John William Harrison
John William Harrison, born in 1915 in Mansfield, Ohio, where he lived most of his life, died Feb. 18 at Stanford Hospital. In 1984 he and his wife, Ruth, who died in 1992, moved to Palo Alto to live with their daughter, Judith Steiner and son-in-law Hans Steiner, M.D., and their three children, Remy and Hans-Christoph, of New York City and Joshua, of Oakland, all of whom survive him.
He is also survived by his son John W. Harrison, Jr. of Georgia and his daughter Susan Harrison of Florida, and by grandchildren, Jenni and Kiri Brotsch, two daughters-in-law, Patina Mendez and Rivka Karasik, and four great grandchildren.
He was an electrical engineer and had a long career at Westinghouse and the Bureau of Standards and held many patents. He loved travel, opera and his lifelong hobby, building fine furniture. He was a staunch Republican who loved the government and believed in paying taxes. Contributions may be made in his memory to Lytton Gardens, 649 University Ave., Palo Alto, CA 94301 or First Methodist Church, 625 Hamilton Ave., Palo Alto, CA 94301.
Eleanor Rubin, 98, a resident of Menlo Park for more than 40 years, died Feb. 17. Before moving to Menlo Park she lived and worked in San Francisco for more than 20 years.
Born Aug. 5, 1913, in Warwick, R.I., to Caroline Munnegle and Michael A. Rattigan, she was raised there and in Washington, D.C. Her family was active in law and politics, interests she retained throughout her long life. She graduated from Trinity College in Washington, D.C., in 1934 and then embarked on a long career in the federal government, including positions with the Department of Agriculture and the National Archives.
On Dec. 21, 1941, she became the 26th employee of the Office of Strategic Services (OSS) under William J. Donovan. Following the war, she moved to San Francisco in 1945 and worked briefly for Doubleday, then returned to OSS, which became the Central Intelligence Agency (CIA). She was with the CIA until retiring as a research analyst in 1969.

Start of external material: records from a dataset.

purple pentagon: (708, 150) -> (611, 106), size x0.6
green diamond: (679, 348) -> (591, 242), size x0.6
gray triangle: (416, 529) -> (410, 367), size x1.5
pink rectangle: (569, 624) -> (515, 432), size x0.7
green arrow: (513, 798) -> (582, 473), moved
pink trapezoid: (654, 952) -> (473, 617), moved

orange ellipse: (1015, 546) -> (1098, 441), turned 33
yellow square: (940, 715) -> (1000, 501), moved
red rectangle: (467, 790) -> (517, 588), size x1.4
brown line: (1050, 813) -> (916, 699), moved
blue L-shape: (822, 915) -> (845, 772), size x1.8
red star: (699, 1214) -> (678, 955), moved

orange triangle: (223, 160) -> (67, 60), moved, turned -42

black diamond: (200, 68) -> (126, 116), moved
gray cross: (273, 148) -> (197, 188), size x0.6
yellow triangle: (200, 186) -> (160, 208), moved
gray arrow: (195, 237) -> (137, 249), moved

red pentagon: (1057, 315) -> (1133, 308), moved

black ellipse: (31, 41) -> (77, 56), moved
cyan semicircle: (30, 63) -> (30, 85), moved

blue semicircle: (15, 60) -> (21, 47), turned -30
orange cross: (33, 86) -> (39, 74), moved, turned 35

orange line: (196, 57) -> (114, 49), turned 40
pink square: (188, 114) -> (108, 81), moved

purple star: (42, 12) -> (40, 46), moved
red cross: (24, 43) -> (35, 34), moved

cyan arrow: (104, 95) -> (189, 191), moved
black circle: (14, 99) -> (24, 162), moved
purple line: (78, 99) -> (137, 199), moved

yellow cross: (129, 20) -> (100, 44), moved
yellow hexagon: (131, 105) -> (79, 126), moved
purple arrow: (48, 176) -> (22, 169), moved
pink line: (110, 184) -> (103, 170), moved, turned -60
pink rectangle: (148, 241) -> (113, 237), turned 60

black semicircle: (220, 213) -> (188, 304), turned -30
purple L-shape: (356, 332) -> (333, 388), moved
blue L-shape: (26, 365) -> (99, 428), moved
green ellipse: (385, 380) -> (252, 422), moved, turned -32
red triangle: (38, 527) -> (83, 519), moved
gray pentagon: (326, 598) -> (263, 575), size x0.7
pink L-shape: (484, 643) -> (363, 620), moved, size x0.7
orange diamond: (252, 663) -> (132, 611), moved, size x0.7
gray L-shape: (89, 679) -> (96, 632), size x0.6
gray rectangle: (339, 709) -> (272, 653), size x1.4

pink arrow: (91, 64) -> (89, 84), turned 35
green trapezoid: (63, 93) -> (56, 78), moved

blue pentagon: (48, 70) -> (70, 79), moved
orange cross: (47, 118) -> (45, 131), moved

That year she married Jerome W. Rubin, whom she had known and worked with for many years. They enjoyed a wonderful life together, full of interesting and varied friends and a warm and loving family. A lifelong Catholic, she was a parishioner at St. Raymond church in Menlo Park.
She was preceded in death by her husband, Jerry Rubin, and by her brother, Joseph A. Rattigan. She is survived by her stepsons, Dick Rubin (Judy) and Dan Rubin (Gretchen); grandson, Patch Rubin (Jen); sister-in-law, Betty Rattigan; nieces, Catharine Kalin (John) and Anne Paine; nephews, Michael Rattigan (Janelle), Tom Rattigan, Pat Rattigan (Christie) and Tim Rattigan (Paula); and by many grand and great-grand nieces and nephews.
Memorial contributions may be made to a charity of your choice.